Audre Lorde's words may haunt us, but it is evident by the submissions we received that many of our peers will not have such regrets because they have decided to transcend their silences. All of this year's published works support an emerging theme of violence and its impact on a gendered, racialized and classed world. A diverse blend of research papers and creative works that incorporate multimedia compliment our vision for this journal, which we had hoped would include a diverse sampling of media.

We are also pleased to publish one of the Presidential Award for Undergraduate Research winners (Spring 2006), leigh vandebogart's essay "Performative Violence as Catharsis: Analyzing Feminist Expression and Representation within Cultural Texts."

We would like to extend thanks and recognition to our advisors, as well as Courtney Allensworth, our Teaching Assistant, and Roger Lipera, the Interactive Media Training Specialist for the University Libraries. Both contributed their time and effort to help make this journal possible. Their contributions were invaluable.

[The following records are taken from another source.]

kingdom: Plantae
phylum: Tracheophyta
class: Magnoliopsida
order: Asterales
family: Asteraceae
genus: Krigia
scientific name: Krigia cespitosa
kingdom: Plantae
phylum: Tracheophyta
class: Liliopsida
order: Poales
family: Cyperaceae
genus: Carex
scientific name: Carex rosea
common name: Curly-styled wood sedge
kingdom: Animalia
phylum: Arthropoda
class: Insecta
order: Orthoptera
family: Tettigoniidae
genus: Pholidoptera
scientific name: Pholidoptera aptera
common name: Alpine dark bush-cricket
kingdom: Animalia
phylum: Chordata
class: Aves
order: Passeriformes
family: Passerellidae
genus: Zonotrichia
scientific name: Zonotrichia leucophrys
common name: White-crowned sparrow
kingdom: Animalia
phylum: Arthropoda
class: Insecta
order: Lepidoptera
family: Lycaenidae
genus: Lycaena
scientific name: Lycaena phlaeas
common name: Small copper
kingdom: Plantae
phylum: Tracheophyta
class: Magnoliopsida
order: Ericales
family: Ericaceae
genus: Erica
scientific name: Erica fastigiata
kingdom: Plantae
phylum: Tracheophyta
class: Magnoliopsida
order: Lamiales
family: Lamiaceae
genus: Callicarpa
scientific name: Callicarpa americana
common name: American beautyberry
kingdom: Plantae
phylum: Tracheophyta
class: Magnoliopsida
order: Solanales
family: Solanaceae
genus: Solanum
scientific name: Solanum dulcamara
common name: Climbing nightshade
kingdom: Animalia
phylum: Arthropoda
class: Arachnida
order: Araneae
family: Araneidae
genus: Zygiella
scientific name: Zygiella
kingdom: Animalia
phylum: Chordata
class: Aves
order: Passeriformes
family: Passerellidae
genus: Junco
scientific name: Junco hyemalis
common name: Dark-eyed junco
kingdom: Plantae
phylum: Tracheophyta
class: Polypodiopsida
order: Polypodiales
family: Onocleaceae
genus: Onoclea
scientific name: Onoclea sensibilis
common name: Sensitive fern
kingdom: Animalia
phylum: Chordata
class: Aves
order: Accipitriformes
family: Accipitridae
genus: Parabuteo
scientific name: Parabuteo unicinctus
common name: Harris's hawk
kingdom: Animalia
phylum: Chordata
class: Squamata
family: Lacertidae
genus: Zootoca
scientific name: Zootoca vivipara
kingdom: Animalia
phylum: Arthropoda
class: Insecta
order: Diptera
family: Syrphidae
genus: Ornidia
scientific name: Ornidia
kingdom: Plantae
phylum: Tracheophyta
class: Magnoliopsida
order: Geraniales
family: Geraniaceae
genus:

In closing, we would like to note that publishing an academic journal is not an easy task. This year's editorial board set out with a goal of improvement. The previous journals hoped to " see submissions that [would] test the limits of our electronic medium". Maybe the third time really is the charm because we are proud to say that these hopes have become a reality. It is our firm belief that transcending silence… is an integral part of the new face of undergraduate research at the University at Albany. We expect that the future of the journal will continue on a path paved with new ideas, diverse submissions, innovative positions and fully utilized technologies.